→ **Task details**
Convert every line of the items below into a Markdown table with the columns "No." and "Text," numbering the lines in order and skipping blank ones. Leave the pictures out of your answer.

→ **Rendered chart images**
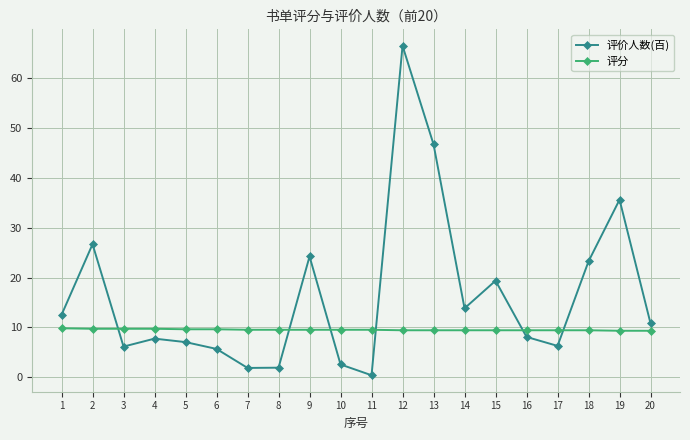

How many data points does each series have?

20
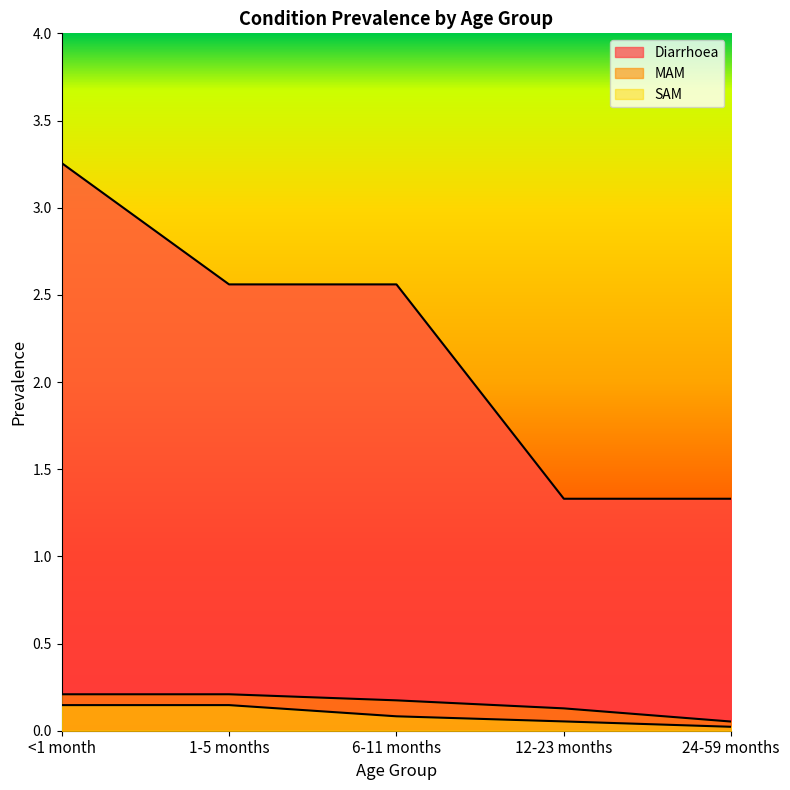

Which label corresponds to the smallest value in the chart?

24-59 months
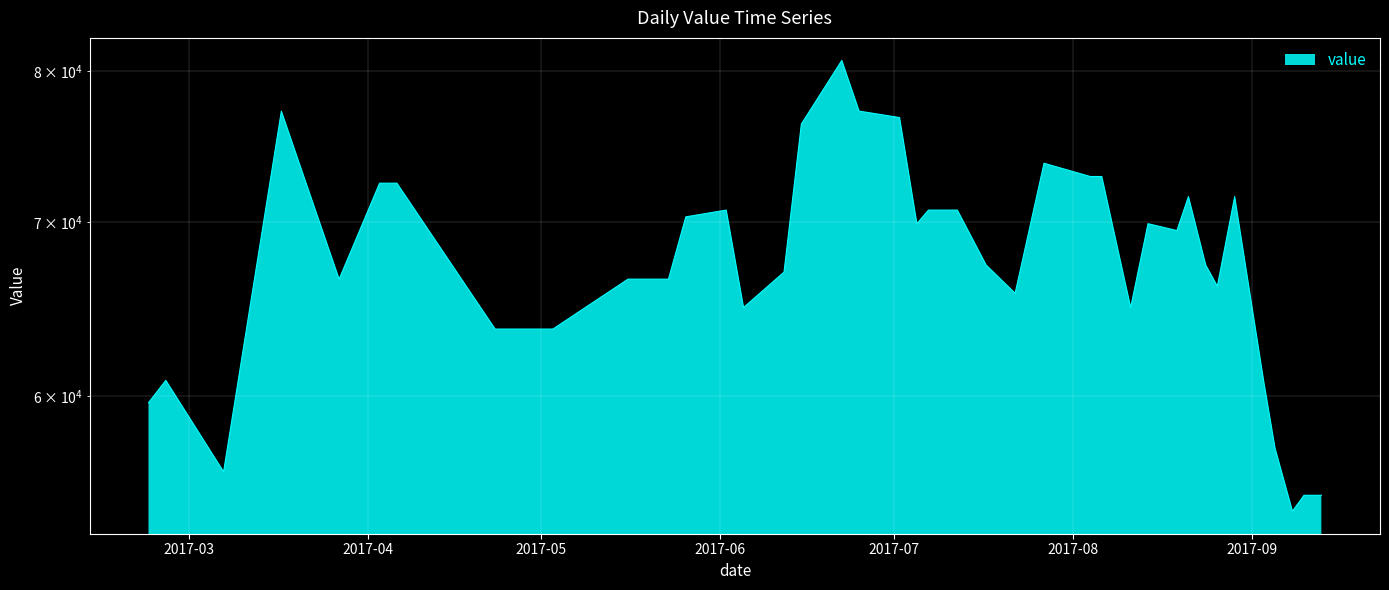

Between 2017-05-03 and 2017-02-25, which is larger?

2017-05-03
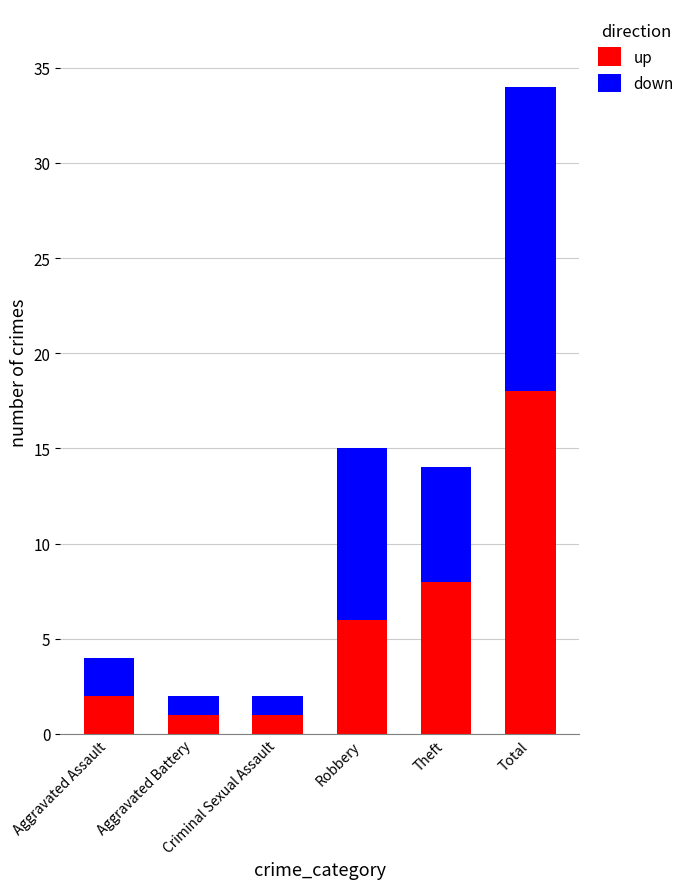

What are all the series names shown in the legend?

up, down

→ **Response box**
| No. | Text |
|---|---|
| 1 | How many data points does each series have? |
| 2 | 20 |
| 3 | Which label corresponds to the smallest value in the chart? |
| 4 | 24-59 months |
| 5 | Between 2017-05-03 and 2017-02-25, which is larger? |
| 6 | 2017-05-03 |
| 7 | What are all the series names shown in the legend? |
| 8 | up, down |